A rising tide of internal discontent in West Asia, where Sunni Saudi Arabia and Shia Iran are in geopolitical conflict for supremacy, provides the perfect backdrop for extremism. In Nigeria, the Islamic fundamentalist Boko Haram already holds some territory in the north-east; and if the country finds its ability to defend territory reducing due to falling oil revenues, Boko Haram will feel emboldened to expand its recruitment and territorial gains.
In short, as oil prices fall further, the Islamic world - already roiled by extremism and terrorism - will be in further turmoil, where the likes of ISIS will find new opportunities for growth.
In theory, a fall in oil prices should not affect countries where oil production costs are low and oil reserves very high. Pumping oil out will be profitable for some Gulf countries even if oil falls to $20 a barrel, But, as a Bloomberg report notes quoting Jamie Webster , a Washington-based analyst, “Opec members are countries, not companies, so they don’t look at the profitability of wells; they look at their revenue for a fiscal or current account standpoint.”
The difference is this: in most countries, a drop in prices means oil companies may make less money (or even losses), but inflation will fall and the overall economy gains in different ways. In West Asia, entire economies sink when the oil price head south.
For countries like India, the weakening of global oil prices may be a godsend in combating inflation and the current account deficit, but the same phenomenon will stoke further Islamic extremism in the neighbourhood - and inside India itself.

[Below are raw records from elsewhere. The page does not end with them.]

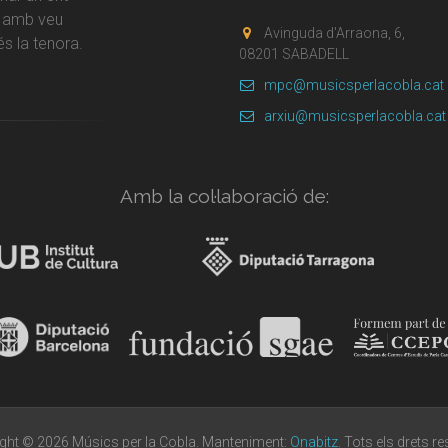
r amb veu
Avinguda d'Arraona, 6,
s la tenora.
08201 SABADELL
mpc@musicsperlacobla.cat
arxiu@musicsperlacobla.cat
Amb la col·laboració de:
ght © 2026 Músics per la Cobla. Manteniment:
Onabitz
. Tots els drets r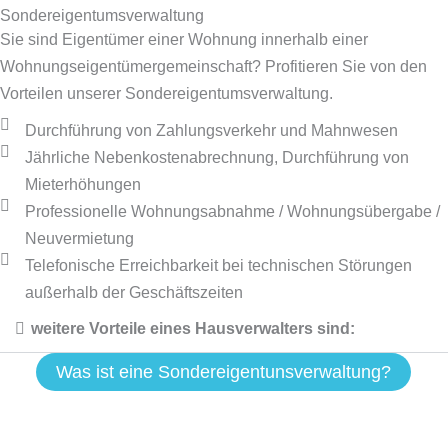
Sonder­eigentums­verwaltung
Sie sind Eigentümer einer Wohnung innerhalb einer
Wohnungseigentümergemeinschaft? Profitieren Sie von den
Vorteilen unserer Sondereigentumsverwaltung.
Durchführung von Zahlungsverkehr und Mahnwesen
Jährliche Nebenkostenabrechnung, Durchführung von
Mieterhöhungen
Professionelle Wohnungsabnahme / Wohnungsübergabe /
Neuvermietung
Telefonische Erreichbarkeit bei technischen Störungen
außerhalb der Geschäftszeiten
weitere Vorteile eines Hausverwalters sind:
Was ist eine Sondereigentunsverwaltung?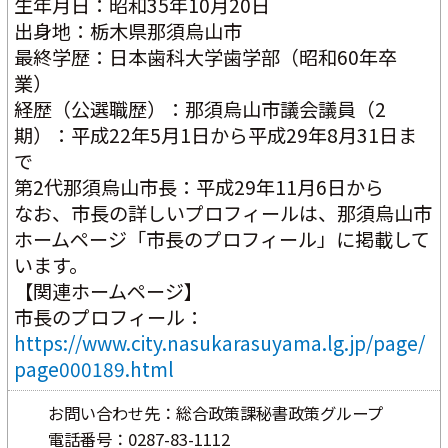
生年月日：昭和35年10月20日
出身地：栃木県那須烏山市
最終学歴：日本歯科大学歯学部（昭和60年卒
業）
経歴（公選職歴）：那須烏山市議会議員（2
期）：平成22年5月1日から平成29年8月31日ま
で
第2代那須烏山市長：平成29年11月6日から
なお、市長の詳しいプロフィールは、那須烏山市
ホームページ「市長のプロフィール」に掲載して
います。
【関連ホームページ】
市長のプロフィール： 
https://www.city.nasukarasuyama.lg.jp/page/
page000189.html
お問い合わせ先：総合政策課秘書政策グループ
電話番号：0287-83-1112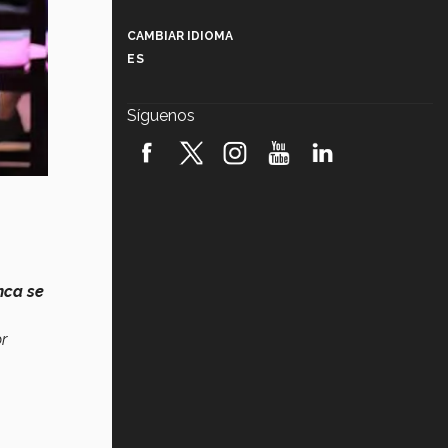
Más que un festival cultural: así es
la magia de VIBRART 2026 (video)
CAMBIAR IDIOMA
ES
Javier Guzmán: investigación con
impacto social (video)
Síguenos
¡México, en el top del mundial de
robótica FIRST 2026! (video)
Vida Tec: Pasión, disciplina y
básquetbol, con Gael Adame
(video)
¿Cómo es el Modelo Educativo
Tec? (video)
nca se
Vida Tec: Feminismo e Inteligencia
r
Artificial, Paola Ricaurte (video)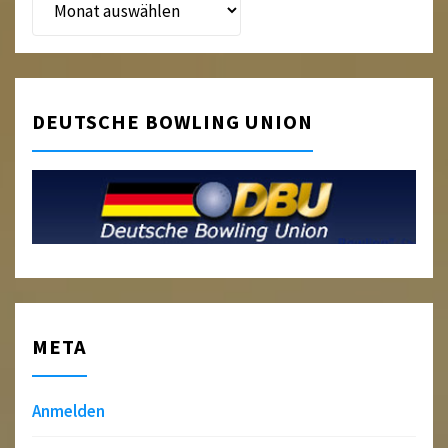
DEUTSCHE BOWLING UNION
META
Anmelden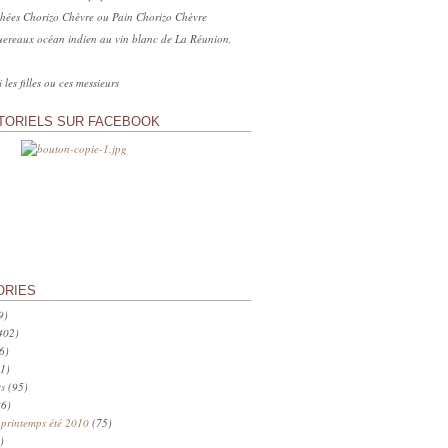
hées Chorizo Chèvre ou Pain Chorizo Chèvre
ereaux océan indien au vin blanc de La Réunion,
 les filles ou ces messieurs
TORIELS SUR FACEBOOK
ORIES
9)
402)
6)
1)
s
(95)
6)
 printemps été 2010
(75)
)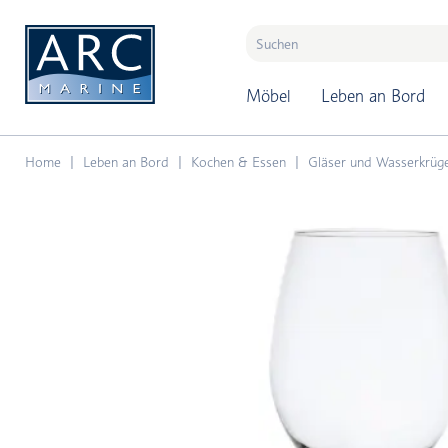
naar hoofdinhoud
Möbel
Leben an Bord
Home
Leben an Bord
Kochen & Essen
Gläser und Wasserkrüg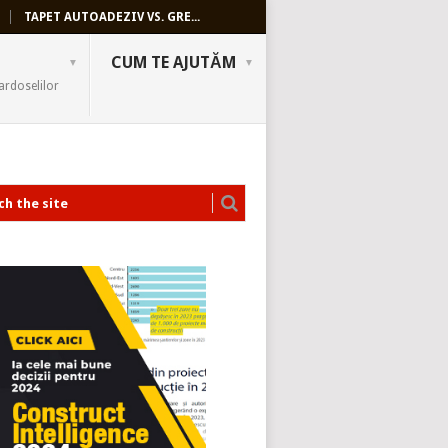
TAPET AUTOADEZIV VS. GRE...
CUM TE AJUTĂM
ardoselilor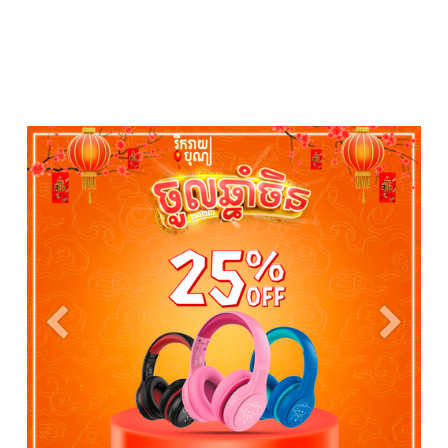
Previous
Next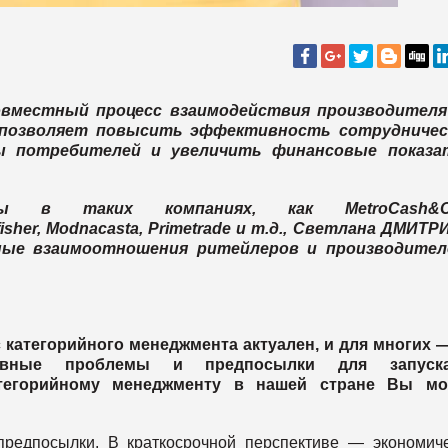
вместный процесс взаимодействия производителя
 позволяет повысить эффективность сотрудничес
ы потребителей и увеличить финансовые показа
боты в таких компаниях, как
Metro
Cash
&
C
fisher
,
Modna
casta
,
Prime
trade
и т.д., Светлана ДМИТР
нные взаимоотношения ритейлеров и производител
 категорийного менеджмента актуален, и для многих 
новные проблемы и предпосылки для запус
атегорийному менеджменту в нашей стране Вы мо
редпосылки. В краткосрочной перспективе — экономич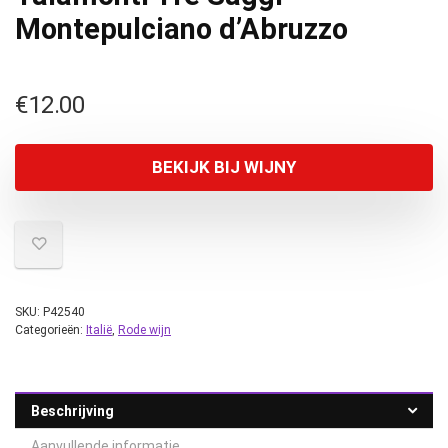
Montepulciano d’Abruzzo
€
12.00
BEKIJK BIJ WIJNY
SKU:
P42540
Categorieën:
Italië
,
Rode wijn
Beschrijving
Aanvullende informatie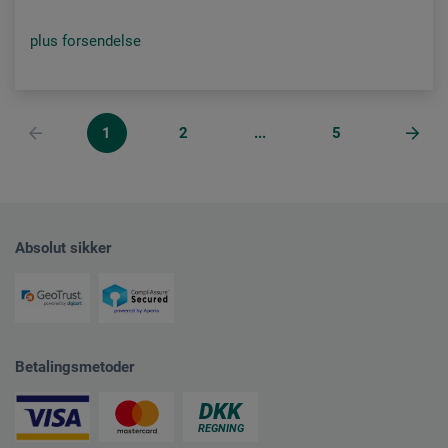
plus forsendelse
1
2
...
5
Absolut sikker
Betalingsmetoder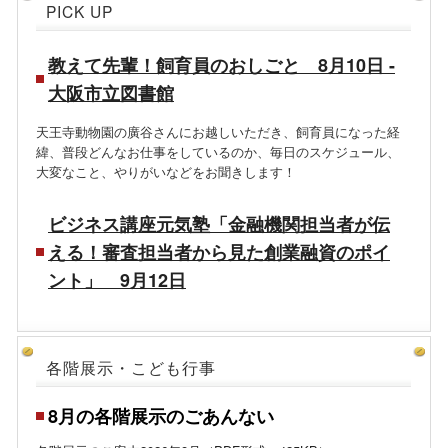
PICK UP
教えて先輩！飼育員のおしごと 8月10日 -
大阪市立図書館
天王寺動物園の廣谷さんにお越しいただき、飼育員になった経
緯、普段どんなお仕事をしているのか、毎日のスケジュール、
大変なこと、やりがいなどをお聞きします！
ビジネス講座元気塾「金融機関担当者が伝
える！審査担当者から見た創業融資のポイ
ント」 9月12日
各階展示・こども行事
8月の各階展示のごあんない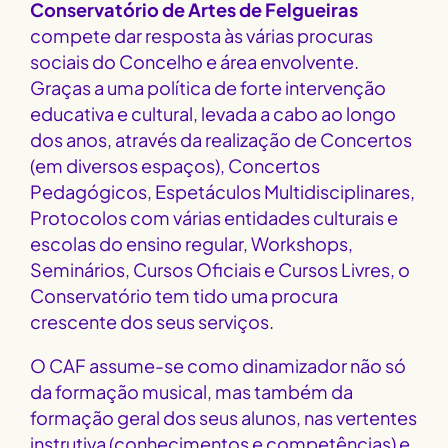
Conservatório de Artes de Felgueiras
compete dar resposta às várias procuras
sociais do Concelho e área envolvente.
Graças a uma política de forte intervenção
educativa e cultural, levada a cabo ao longo
dos anos, através da realização de Concertos
(em diversos espaços), Concertos
Pedagógicos, Espetáculos Multidisciplinares,
Protocolos com várias entidades culturais e
escolas do ensino regular, Workshops,
Seminários, Cursos Oficiais e Cursos Livres, o
Conservatório tem tido uma procura
crescente dos seus serviços.
O CAF assume-se como dinamizador não só
da formação musical, mas também da
formação geral dos seus alunos, nas vertentes
instrutiva (conhecimentos e competências) e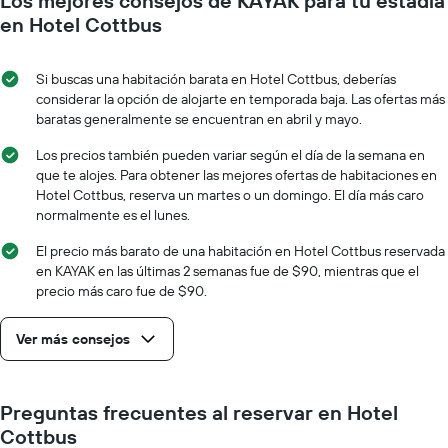
Los mejores consejos de KAYAK para tu estadía
cada
que
día
en Hotel Cottbus
indica
de
el
la
precio
semana
Si buscas una habitación barata en Hotel Cottbus, deberías
promedio
El
considerar la opción de alojarte en temporada baja. Las ofertas más
de
gráfico
baratas generalmente se encuentran en abril y mayo.
una
muestra
habitación
1
Los precios también pueden variar según el día de la semana en
eje
que te alojes. Para obtener las mejores ofertas de habitaciones en
X
Hotel Cottbus, reserva un martes o un domingo. El día más caro
que
normalmente es el lunes.
indica
los
El precio más barato de una habitación en Hotel Cottbus reservada
días
en KAYAK en las últimas 2 semanas fue de $90, mientras que el
de
precio más caro fue de $90.
la
semana.
Ver más consejos
El
gráfico
muestra
1
Preguntas frecuentes al reservar en Hotel
eje
Cottbus
Y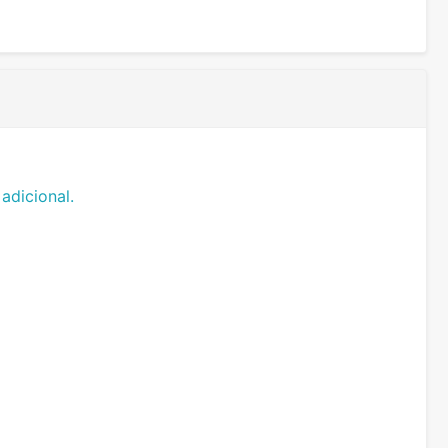
adicional.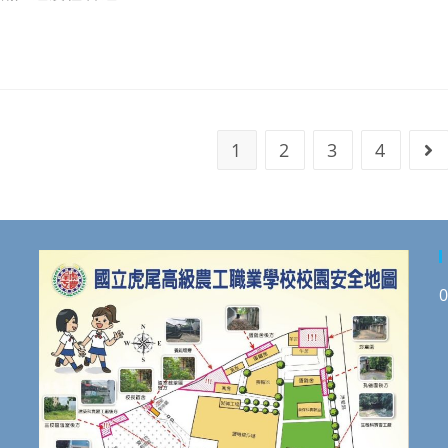
1
2
3
4
Go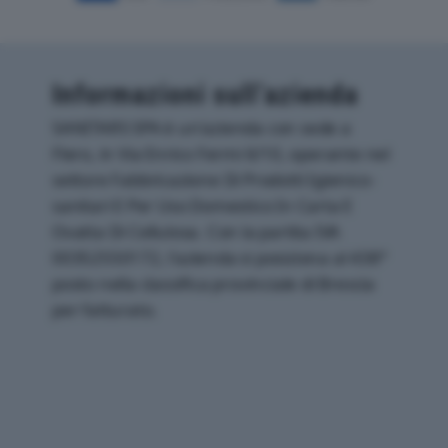
Informazioni sull’azienda
SANITARS SPA è un'azienda con sede a
Flero, in Via Enrico Fermi 6/10, operante nel
settore Fabbricazione Di Prodotti Igienico-
sanitari E Per Uso Domestico In Carta E
Ovatta Di Cellulosa. Con la partita IVA
00352550172, l'azienda si posiziona al 438°
posto nella classifica provinciale di Brescia
per fatturato.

We should expect two things to happen in the next five years, depending on how oil prices rule.
One, all West Asian regimes will become more unstable as Islamic extremism gathers steam. If ISIS is not defeated quickly - and there appears to be no chance of that - it will grow into a Frankenstein, assuming it is not one already. All current borders in West Asia will become irrelevant as new extremist forces start gaining territory and resources.
Two, an internal fight in West Asia could stoke a sharp Shia-Sunni battle for supremacy, where Iran and Iraq ally to take on the Saudis for global influence. Remember, the Saudi oilfields are all in areas where Shias dominate, and so is the case with Bahrain, where the Saudis had to send an armed force to put down a Shia insurrection in 2011. Shias are the majority community in Bahrain, and low oil prices can make the discontent come to the fore once more. Libya, Syria and Iraq are already battlegrounds for intra-Islamic warfare. Saudi Arabia and Bahrain could be next. One can no longer be sure that the conservative Saudi monarchy will survive if oil prices dive further downwards and ISIS makes bigger territorial gains.
A Shia-Sunni fallout will roil Pakistan, where extremist elements are already trying to damage Shia mosques. There will thus be a fallout in India too, since we have both types of Muslims here. Relatively speaking, Indian Shias are more prosperous than Indian Sunnis, since many of the Indian Shias - especially in Gujarat - are from the mercantile classes.
As America withdraws steadily from Afghanistan, our own presence there for development work will be unsustainable as Pakistan pushes the Taliban to take over in order to gain what it calls “strategic depth.” It will be pushing terrorists both into Afghanistan and India to achieve its geostrategic objectives. India should expect more Pakistan-based terrorism in the coming years.
One hopes Narendra Modi and his National Security Advisor Ajit Doval are aware of the link between oil prices and terrorism.